9. Set up a transition meeting(s) with your replacement.
If your replacement is known, spend some time meeting with them. Take the opportunity to introduce them to your support staff, share important information, and answer any questions they may have. This will make it easier to walk in on the first day feeling prepared.
10. Don't know your replacement? Leave a letter.
If your replacement is not known, write a letter or a note to touch on what you would have mentioned in a face-to-face meeting. You may even wish to create a binder, either electronic or physical, that can serve as a reference book for critical pieces of information.
This does not have to be a long or complex task.
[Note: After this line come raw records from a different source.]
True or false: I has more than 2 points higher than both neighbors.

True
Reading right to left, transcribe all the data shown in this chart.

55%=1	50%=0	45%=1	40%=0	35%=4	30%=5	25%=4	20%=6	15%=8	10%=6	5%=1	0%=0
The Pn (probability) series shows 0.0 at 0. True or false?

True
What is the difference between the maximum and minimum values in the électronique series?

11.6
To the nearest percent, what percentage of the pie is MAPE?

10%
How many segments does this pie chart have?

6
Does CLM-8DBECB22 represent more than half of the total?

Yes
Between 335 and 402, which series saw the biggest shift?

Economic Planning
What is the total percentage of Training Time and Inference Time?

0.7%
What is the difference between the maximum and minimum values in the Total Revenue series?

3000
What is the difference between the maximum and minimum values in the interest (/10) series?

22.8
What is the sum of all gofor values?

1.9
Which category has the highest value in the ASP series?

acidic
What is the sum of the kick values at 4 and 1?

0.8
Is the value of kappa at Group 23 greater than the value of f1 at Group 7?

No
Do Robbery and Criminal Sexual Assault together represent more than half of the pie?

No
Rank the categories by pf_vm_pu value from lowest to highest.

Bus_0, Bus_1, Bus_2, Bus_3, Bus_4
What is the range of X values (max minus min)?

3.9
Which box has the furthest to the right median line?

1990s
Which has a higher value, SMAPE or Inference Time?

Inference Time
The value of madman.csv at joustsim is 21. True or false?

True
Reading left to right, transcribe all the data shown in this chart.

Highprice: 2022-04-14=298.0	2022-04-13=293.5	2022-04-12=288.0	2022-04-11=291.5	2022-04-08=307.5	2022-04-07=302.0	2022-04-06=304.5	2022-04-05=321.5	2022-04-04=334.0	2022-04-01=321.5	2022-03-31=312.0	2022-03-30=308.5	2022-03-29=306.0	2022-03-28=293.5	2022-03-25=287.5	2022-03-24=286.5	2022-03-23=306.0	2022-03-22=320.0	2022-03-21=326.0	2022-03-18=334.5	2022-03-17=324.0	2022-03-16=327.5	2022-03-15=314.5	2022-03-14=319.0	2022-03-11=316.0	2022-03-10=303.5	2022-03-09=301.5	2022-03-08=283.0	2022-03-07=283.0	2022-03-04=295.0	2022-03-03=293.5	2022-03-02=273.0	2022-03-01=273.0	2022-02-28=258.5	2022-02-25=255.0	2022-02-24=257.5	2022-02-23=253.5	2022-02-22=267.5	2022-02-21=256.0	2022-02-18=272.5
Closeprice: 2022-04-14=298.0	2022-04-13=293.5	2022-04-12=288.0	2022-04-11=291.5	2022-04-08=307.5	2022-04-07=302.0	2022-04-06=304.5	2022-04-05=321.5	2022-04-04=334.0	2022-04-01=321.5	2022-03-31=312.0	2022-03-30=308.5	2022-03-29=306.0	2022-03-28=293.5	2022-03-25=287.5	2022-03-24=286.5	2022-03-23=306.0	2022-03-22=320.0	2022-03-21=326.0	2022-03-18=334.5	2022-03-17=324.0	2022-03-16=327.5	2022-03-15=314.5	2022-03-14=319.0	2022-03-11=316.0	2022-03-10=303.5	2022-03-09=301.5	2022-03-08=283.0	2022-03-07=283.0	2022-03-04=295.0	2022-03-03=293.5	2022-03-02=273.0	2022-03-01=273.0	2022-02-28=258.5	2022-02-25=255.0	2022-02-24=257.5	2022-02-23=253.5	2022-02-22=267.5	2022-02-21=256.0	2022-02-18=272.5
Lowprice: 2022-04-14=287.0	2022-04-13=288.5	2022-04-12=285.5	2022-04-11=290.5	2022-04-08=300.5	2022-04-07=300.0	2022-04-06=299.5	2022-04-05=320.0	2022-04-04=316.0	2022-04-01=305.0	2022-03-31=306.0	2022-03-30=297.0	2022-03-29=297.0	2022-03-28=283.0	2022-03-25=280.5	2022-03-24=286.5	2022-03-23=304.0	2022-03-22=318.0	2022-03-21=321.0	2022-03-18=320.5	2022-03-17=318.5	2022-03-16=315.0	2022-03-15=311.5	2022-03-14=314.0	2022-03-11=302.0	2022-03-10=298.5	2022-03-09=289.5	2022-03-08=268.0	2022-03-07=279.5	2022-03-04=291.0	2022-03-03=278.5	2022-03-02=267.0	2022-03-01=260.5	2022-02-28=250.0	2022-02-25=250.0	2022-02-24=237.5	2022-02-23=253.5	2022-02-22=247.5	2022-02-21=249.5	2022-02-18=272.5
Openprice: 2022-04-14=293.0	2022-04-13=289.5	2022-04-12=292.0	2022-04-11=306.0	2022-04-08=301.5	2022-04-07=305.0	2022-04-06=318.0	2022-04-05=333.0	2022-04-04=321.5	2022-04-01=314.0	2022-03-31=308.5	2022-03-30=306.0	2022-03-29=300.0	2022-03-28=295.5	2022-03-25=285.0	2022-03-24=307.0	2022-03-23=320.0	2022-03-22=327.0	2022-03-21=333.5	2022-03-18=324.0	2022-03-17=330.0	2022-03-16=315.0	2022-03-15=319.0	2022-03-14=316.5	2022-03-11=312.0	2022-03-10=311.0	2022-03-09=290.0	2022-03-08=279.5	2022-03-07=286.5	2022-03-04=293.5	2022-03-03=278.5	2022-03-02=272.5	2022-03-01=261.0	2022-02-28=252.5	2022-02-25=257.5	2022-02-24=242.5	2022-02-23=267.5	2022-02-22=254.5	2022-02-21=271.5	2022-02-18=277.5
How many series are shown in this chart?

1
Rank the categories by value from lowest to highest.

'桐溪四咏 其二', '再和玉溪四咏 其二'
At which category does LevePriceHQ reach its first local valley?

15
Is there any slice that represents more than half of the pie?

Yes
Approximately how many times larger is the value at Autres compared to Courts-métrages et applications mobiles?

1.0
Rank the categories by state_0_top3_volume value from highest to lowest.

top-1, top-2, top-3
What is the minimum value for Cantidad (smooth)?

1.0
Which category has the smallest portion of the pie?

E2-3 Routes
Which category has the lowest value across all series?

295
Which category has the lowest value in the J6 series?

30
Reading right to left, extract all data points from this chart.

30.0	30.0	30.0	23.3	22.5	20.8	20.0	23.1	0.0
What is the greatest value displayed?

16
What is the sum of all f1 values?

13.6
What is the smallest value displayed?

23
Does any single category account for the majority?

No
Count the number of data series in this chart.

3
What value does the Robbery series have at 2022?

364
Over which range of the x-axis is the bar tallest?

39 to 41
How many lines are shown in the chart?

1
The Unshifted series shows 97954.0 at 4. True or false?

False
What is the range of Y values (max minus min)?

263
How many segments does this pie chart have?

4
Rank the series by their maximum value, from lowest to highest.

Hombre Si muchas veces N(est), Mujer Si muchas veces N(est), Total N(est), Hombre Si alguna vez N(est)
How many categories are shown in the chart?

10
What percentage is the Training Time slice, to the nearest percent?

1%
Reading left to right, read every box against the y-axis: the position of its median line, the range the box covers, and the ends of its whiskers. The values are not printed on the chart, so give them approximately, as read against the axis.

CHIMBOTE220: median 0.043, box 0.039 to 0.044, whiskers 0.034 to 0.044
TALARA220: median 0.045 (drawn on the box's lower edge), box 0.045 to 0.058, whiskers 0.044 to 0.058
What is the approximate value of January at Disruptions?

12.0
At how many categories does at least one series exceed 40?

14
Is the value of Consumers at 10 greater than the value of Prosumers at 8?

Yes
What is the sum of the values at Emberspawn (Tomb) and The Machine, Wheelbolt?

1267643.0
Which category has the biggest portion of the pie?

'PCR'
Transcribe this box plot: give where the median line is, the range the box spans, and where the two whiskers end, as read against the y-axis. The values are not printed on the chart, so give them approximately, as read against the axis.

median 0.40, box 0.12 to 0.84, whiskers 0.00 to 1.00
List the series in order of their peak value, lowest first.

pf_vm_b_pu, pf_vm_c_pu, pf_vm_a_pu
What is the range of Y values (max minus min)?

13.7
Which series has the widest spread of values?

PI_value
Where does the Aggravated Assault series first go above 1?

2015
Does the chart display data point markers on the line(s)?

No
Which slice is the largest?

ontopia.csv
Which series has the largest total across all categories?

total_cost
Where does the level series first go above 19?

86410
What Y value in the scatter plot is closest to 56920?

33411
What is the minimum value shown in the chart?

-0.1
You might simply spend a few minutes thinking about what you didn’t know when you came into the job, and ask yourself, “What could someone have done for me to help me feel more comfortable and successful within the first few months of the job?”
You’ve earned it. Now, enjoy it!
You’ve worked hard to reach retirement, and at 806 Technologies, we want to be among the first to congratulate you. As a State or Federal Programs Administrator, you have a heart for quality education, and you’ve dedicated your career to giving your best for your students. Taking the extra steps above will help to preserve your legacy and the hard work you’ve done, in addition to preparing the next person in your role for success.